A SECRET INGREDIENT
I don’t really subscribe to the idea that an ingredient can be “cool” or not. The whole “move over kale, there’s a new leafy green in town” thing seems antithetical to the spirit of anyone who actually enjoys food. I’ll wear white t-shirts and mom jeans till the day I die just like I’ll always enthusiastically enjoy a head of regular broccoli because all are timeless, impervious to trend fluctuation. Cook with the ingredients that speak to you! If you like something, do not let a trend report shame you into thinking otherwise.
As long as it’s not like, a sun-dried tomato*. As long as I’ve worked in food, either cooking in restaurants or writing recipes, sun-dried tomatoes have not been cool. In fact, they have been actively un-cool. That’s at least 15 years where I overlooked sun-dried tomatoes at the grocery among the dried figs, dried currants, and worst of all, raisins. As someone who generally loves all other tomato products, I struggled to remember why I wasn’t supposed to enjoy them as a widely available, accessible pantry ingredient (my favorite kind of ingredient).
My predisposed negative attitude about these sun-dried tomtaoes had the familiar vibe of being told your friend didn’t like someone who they had never met, and out of solidarity, deciding you didn’t like them either. Sun-dried tomatoes? NO thank you! I heard they are chewy and too ’90s (not in a good way) and cooking with them would make me, by association, very un-cool. Am I projecting? Am I a sun-dried tomato? Anyway.
The other day I was at my local grocery store, Brooklyn Fare (thank you for staying open and keeping your customers safe, ILY!), and was absolutely taken aback by the world's largest display of sun-dried tomatoes. Followed closely by, yes, another display of differently packaged sun-dried tomatoes.
I always tell people I get my best ideas cruising grocery stores, and this was no exception. The sun-dried tomatoes were SPEAKING to me. I purchased a pack and started *~dreaming~* of all the ways I would use this very fun and definitely cool ingredient. I really wanted to make it work with them.
But, every time I thought of something, I kept coming back to the idea that whatever it was I was thinking of would actually just be better with fresh tomatoes, or maybe a little tomato paste, or no tomato at all. I will admit, a lot of my hesitation is visual: Left whole, sun-dried tomatoes have a very vaginal vibe (not mad at, but hard to unsee), and when they’re cut into strips or, worse, cubes, they look six dots of balsamic reduction away from a centerfold in Sunset magazine circa 1987 (and not in a good way).

++++++++++++++++++++

> Exercise tasks:
1. Find every line in the listing that contains the string "kern", matching case exactly, and copy each of those lines.
2. Pick up the essay about sun-dried tomatoes where it stops, and keep writing it.
The sun-dried tomato essay and the listing after it have nothing to do with each other.

> Records:
++++++++++++++++++++

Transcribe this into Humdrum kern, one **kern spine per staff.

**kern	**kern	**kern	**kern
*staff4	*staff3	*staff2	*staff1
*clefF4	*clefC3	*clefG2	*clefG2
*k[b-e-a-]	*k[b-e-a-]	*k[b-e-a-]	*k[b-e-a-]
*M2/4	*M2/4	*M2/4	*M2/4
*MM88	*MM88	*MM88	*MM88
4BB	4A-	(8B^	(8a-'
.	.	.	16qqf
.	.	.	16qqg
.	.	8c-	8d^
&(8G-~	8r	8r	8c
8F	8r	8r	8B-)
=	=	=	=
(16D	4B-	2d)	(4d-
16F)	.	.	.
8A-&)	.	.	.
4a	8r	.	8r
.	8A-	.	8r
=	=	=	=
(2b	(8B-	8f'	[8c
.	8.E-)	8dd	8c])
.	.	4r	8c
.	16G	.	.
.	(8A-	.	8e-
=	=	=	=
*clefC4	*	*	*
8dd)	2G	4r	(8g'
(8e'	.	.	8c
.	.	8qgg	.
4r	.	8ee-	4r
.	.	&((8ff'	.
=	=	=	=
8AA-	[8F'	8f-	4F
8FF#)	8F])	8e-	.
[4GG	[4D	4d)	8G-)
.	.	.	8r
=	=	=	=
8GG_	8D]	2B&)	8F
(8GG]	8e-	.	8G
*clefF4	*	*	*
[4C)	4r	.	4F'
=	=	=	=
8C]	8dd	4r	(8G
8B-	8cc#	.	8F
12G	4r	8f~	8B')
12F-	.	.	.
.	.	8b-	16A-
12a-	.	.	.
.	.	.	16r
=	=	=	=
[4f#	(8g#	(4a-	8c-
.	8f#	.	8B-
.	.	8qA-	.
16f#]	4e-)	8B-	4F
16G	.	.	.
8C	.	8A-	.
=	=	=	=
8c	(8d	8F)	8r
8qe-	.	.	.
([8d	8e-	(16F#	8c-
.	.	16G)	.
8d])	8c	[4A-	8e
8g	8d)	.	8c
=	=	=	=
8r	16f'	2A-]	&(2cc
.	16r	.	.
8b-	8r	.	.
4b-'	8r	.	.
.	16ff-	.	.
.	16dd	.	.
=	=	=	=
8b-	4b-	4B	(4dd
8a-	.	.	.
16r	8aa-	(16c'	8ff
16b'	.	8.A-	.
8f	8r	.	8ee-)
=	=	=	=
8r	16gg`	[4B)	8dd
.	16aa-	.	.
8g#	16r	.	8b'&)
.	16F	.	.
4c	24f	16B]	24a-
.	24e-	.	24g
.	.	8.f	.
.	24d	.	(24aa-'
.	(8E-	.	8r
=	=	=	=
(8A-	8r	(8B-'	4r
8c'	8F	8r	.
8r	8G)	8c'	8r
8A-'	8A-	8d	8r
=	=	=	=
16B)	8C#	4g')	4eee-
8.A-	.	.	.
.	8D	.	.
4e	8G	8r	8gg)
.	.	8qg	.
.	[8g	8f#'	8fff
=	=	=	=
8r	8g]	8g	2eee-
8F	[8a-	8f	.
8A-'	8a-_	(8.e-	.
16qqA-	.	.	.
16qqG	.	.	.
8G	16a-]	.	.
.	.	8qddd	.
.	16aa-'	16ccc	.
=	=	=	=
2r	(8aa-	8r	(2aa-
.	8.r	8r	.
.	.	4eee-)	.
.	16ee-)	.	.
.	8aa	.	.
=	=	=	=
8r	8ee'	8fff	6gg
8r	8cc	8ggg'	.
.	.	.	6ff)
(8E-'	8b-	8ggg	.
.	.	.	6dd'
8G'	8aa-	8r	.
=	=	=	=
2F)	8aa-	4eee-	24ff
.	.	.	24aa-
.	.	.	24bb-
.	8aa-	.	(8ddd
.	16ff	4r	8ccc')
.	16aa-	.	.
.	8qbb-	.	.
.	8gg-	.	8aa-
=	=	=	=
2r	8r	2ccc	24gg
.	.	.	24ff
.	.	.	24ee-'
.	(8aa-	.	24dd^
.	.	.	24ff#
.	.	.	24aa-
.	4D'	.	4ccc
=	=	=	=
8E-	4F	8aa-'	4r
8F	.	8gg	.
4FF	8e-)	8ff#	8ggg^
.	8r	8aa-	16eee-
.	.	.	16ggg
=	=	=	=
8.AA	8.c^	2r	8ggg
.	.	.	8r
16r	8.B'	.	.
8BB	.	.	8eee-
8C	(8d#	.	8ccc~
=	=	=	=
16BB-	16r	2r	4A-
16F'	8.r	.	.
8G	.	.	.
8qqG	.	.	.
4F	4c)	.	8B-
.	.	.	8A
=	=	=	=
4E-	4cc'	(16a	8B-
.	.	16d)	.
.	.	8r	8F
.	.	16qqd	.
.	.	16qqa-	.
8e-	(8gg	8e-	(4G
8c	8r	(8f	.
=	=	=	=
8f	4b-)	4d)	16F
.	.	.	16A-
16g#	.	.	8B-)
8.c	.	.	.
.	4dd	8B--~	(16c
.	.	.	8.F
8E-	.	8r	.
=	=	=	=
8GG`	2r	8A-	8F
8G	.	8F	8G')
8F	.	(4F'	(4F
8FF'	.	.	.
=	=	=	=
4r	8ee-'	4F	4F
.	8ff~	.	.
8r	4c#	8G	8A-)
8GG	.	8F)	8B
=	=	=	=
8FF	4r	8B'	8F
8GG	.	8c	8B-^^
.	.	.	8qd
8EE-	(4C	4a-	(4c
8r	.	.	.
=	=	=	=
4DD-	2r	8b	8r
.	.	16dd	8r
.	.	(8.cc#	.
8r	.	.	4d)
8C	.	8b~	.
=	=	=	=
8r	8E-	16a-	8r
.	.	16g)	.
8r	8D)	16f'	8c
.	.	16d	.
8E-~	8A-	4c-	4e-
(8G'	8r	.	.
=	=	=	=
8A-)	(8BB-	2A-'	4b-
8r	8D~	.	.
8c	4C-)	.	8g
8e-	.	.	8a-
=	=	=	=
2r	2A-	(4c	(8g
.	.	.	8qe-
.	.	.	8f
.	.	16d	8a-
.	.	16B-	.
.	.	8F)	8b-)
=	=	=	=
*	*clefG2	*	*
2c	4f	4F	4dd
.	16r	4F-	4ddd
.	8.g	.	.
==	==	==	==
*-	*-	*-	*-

++++++++++++++++++++

> Final results:
1.
Transcribe this into Humdrum kern, one **kern spine per staff.
**kern	**kern	**kern	**kern

2.
I mean, they taste good, but do they taste better than a fresh tomato slow roasted in chicken fat? No. Do they taste better than very good, ripe tomatoes dressed with toasted spices and anchovies? Definitely not. They have a lot of flavor, sure, but is it more flavor than, say, a dab of double concentrate tomato paste? Not really. After a few practical exercises, I realized I was very much in “you’re trying too hard to make this work” territory. Not unlike dating the wrong person for two months too long or trying to pull off a borderline age-inappropriate outfit, you know when it’s just not it. It sounds silly, but honestly I was a little sad that I couldn’t get excited for an ingredient I was trying so desperately to like.
That said, I had a lot of sun-dried tomatoes to work through and I refuse to waste food. My best idea was to put them in a pasta salad (🥴), also possibly a food that is, in its most common iterations, maybe not on the cutting edge of cool. “Two negatives make a positive,” I thought. “Brilliant.”
I’d mix them with burst tomatoes in a skillet with toasted garlic, maybe something spicy and let them plump up, toss them with thick slices of lightly pickled red onion and lots of olive oil. Maybe finish it with coarsely ground hard, salty cheese. It would be kind of airport chic, my new personal brand. So un-cool that it works.
I brought some over to my trusted quarantine pod, excited to share this secret ingredient.
They guessed dill, then anchovies, but they’d guess wrong! Would I ever be so predictable? We ate it and they kept guessing. “Is it….a fruit?” “....yes” I smiled. We basically role played this scene, although I don’t know if I was Westley or Vizzini.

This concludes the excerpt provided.